The 139-page plan is a how-to guide that follows Interior Secretary Sally Jewell's five-page secretarial order in early 2015 calling for a "science-based" approach to safeguard the greater sage grouse bird while contending with fires that have been especially destructive in the Great Basin.
The Interior Department plan also identifies knowledge gaps as scientists try to find the best approach to restore and protect some 500,000 square miles of sagebrush steppe.
Sage grouse numbers have plummeted in recent decades and the federal government has been working to protect key habitat to avoid an Endangered Species Act listing. The U.S. Fish and Wildlife Service will review the bird's status within five years.
The plan is "a moon shot for the sagebrush steppe ecosystem in terms of getting as much science done quickly enough to have an impact," said John Freemuth, a public lands policy expert and Boise State University professor. "This is the biggest systemic effort to learn more about those ecosystems than we've ever seen."
Jewell's 2015 order is generally considered by public lands experts, outdoor enthusiasts and scientists as one of the most significant federal land policy changes in some 80 years.
It directed federal resources for the first time to fight massive blazes in open sagebrush steppe habitat that supports cattle ranching, recreation and some 350 species of wildlife, including sage grouse.
The ground-dwelling, chicken-sized birds are found in 11 Western states, where between 200,000 to 500,000 remain, down from a peak population of about 16 million. The males are known for their strutting courtship ritual on breeding grounds called leks, and produce a bubble-type sound from a pair of inflated air sacks on their necks.

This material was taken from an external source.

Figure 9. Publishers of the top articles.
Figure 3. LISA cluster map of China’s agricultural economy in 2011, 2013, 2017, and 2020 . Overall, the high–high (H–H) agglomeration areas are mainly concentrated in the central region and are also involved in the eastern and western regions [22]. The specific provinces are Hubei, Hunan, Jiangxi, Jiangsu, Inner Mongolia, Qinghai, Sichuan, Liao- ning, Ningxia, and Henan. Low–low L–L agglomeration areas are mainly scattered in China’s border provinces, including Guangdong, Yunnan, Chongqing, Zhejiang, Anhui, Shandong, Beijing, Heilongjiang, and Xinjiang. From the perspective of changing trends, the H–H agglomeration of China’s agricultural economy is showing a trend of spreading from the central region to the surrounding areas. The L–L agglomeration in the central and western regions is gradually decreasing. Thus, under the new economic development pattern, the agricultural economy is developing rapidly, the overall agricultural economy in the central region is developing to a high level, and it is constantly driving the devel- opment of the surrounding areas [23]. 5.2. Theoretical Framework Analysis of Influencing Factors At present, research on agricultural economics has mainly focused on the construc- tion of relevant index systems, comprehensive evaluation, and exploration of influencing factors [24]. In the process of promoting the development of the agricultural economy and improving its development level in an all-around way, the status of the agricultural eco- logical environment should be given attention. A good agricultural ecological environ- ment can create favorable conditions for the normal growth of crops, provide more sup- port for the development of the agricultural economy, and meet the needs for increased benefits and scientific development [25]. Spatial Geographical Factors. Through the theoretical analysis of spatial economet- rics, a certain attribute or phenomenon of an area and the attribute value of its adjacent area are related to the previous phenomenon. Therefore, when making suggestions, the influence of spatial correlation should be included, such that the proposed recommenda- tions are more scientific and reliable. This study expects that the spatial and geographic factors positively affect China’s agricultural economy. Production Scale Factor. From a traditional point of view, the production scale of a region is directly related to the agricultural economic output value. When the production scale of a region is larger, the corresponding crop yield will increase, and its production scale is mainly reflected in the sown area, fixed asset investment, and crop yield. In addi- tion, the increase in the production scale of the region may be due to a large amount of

Perhaps the more challenging part of the protection effort has been trying to understand the dynamics of what is sometimes called the "sagebrush sea" to find the best strategy to make areas resilient to wildfires and figure out how best to restore areas that do burn.
"With so much at stake, both ecologically and economically, we are committed to the plan's successful implementation and continued collaboration with states, scientists, resource managers, western communities, ranchers and farmers," Jewell said in a statement.
The plan, called The Integrated Rangeland Fire Management Strategy Actionable Science Plan, has what it calls 37 priority science needs to fill knowledge gaps.
Those are put in five groups that include fire, invasive plants, restoration, sagebrush and greater sage-grouse, and climate and weather.
The plan is being led jointly by the U.S. Geological Survey and U.S. Forest Service.
"Balancing conservation with agricultural demands is no easy task," said Agriculture Secretary Tom Vilsack in a statement. "The decisions Western farmers and ranchers and other private landowners make every day about what to do on their land have a critical impact on sage-grouse."
The plan identifies one of the toughest problems as cheatgrass, an invasive, fire-prone grass-like weed species described in the plan as "the primary invasive threat to the sagebrush ecosystem."
The plan aims to examine biological solutions, such as a fungus that has had success in limiting the spread of cheatgrass, and targeted grazing, which allows ranchers to put cattle into specific areas at specific times to eat back cheatgrass while it's edible and before it dries out and becomes a fire hazard.